[PATCH v20 00/21] Add additional python API support
From: Ian Rogers
Date: Mon Jun 15 2026 - 18:30:34 EST
The perf script command has long supported running Python and Perl scripts
by embedding libpython and libperl. This approach has several drawbacks:
- overhead by creating Python dictionaries for every event (whether used or
not),
- complex build dependencies on specific Python/Perl versions,
- complications with threading due to perf being the interpreter,
- no clear way to run standalone scripts like ilist.py.
This series takes a different approach with some initial implementation posted
as an RFC last October:
https://lore.kernel.org/linux-perf-users/20231025081156.963491-1-irogers@xxxxxxxxxx/
It builds the python extension as part of the normal build. The extension
is able to read perf.data files. The event callbacks are converted to
have a python evsel/evlist/sample passed to them.

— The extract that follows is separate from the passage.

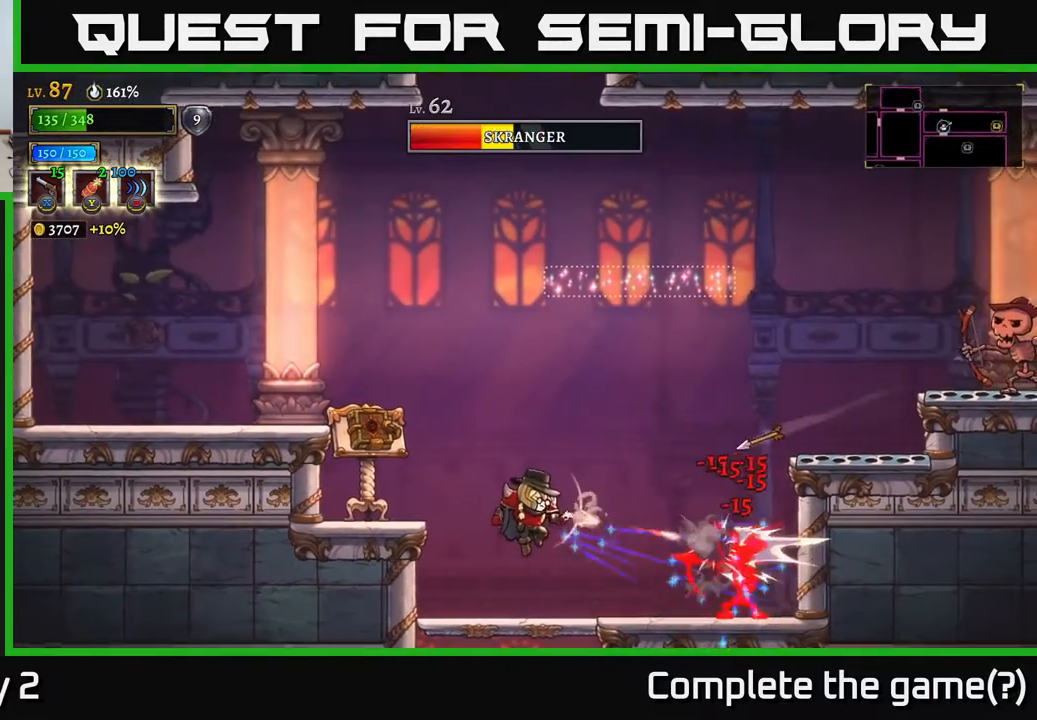
{"buttons": ["A"], "left_stick": "up-left", "right_stick": "center", "events": [[183, "left_stick", "center"], [283, "R2", "down"], [283, "X", "up"], [283, "left_stick", "up"], [350, "left_stick", "up-left"], [383, "A", "down"], [417, "R2", "up"]]}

To make the review process more manageable, the original 58-patch series has
been split. This v18 series represents "Phase 1: API & Infrastructure" (20 patches).
The first 4 patches of Phase 1 (cleanups and arch-specific header sorting) have
already been merged upstream.
This remaining set contains:
1. Missed explicit dependency cleanups and header sorting for util/ and python.
2. Crucial core safety infrastructure (reference counting for evlist/evsel)
to support safe lifecycle management in garbage-collected Python.
3. The core Python API extensions (session wrappers, perf_data wrappers,
sample accessors, stubs, and LiveSession helper).
Phase 2 ("Script Porting & Tool Migration") will migrate the remaining 35+
existing Python/Perl scripts to the new API (which yields up to 35x speedups
as demonstrated previously) and the final removal of embedded interpreters.
Addressing v19 Review Feedback:
- Patch 19: Added PyObject_TypeCheck runtime validations to parse_events
and parse_metrics to prevent memory corruption when invalid objects
are passed from Python, resolving the blind C cast vulnerability.
- Patch 20: Updated perf.pyi stubs to properly type the threads parameter
as Optional['thread_map'] instead of Optional[Any] to catch invalid
types during static analysis.
Note: Other architectural limitations raised in the v19 review (e.g. TOCTOU
cycle races, asymmetric cycle leaks, cross-endian needs_swap bypass, and
session object dangling pointers) are explicitly acknowledged as limitations
of this transitional patch set. As noted previously, implementing thread-safe,
symmetrical GC for the Python bindings and hardening the C-API boundary
are the primary focus of the upcoming Phase 2 series.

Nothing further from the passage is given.